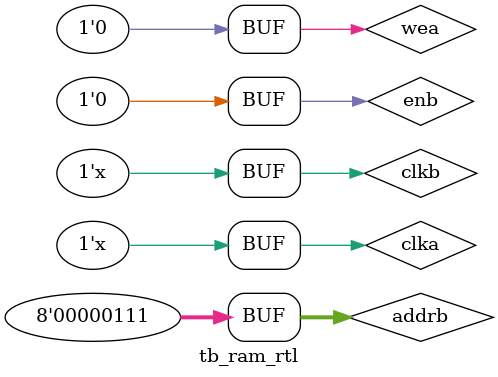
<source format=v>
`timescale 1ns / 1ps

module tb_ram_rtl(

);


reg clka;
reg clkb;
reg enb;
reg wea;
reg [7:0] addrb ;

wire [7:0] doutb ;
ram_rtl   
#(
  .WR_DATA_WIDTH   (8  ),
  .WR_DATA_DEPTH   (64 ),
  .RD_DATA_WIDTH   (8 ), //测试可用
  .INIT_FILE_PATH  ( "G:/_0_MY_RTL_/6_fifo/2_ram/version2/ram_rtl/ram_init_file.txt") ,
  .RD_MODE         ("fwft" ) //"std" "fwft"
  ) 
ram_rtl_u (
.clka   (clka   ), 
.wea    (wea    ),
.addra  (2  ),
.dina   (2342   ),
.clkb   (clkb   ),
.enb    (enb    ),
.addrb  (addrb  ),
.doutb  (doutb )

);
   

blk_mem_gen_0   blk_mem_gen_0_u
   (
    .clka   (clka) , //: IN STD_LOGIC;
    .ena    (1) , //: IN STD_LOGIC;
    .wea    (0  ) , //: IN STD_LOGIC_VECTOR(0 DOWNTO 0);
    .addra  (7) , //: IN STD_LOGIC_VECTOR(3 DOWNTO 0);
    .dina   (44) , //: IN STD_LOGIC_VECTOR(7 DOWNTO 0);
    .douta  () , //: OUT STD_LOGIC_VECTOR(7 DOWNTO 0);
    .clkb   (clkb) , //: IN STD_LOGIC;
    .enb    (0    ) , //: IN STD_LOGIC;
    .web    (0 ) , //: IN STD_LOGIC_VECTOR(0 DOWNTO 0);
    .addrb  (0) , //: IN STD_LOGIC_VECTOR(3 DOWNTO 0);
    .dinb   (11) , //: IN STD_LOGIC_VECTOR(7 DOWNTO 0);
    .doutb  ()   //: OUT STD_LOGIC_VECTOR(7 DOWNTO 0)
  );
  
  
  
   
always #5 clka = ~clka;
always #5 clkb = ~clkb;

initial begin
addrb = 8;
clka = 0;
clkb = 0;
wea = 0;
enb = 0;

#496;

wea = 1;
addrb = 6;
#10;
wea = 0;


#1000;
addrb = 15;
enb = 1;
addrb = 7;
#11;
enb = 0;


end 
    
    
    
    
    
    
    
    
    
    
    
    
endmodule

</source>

Task description -> Leaving out every line before the one with "always #5 clkb = ~clkb;", print the rest of the listing above exactly, through its final line.

Response to the task ->
always #5 clkb = ~clkb;

initial begin
addrb = 8;
clka = 0;
clkb = 0;
wea = 0;
enb = 0;

#496;

wea = 1;
addrb = 6;
#10;
wea = 0;


#1000;
addrb = 15;
enb = 1;
addrb = 7;
#11;
enb = 0;


end 
    
    
    
    
    
    
    
    
    
    
    
    
endmodule

</source>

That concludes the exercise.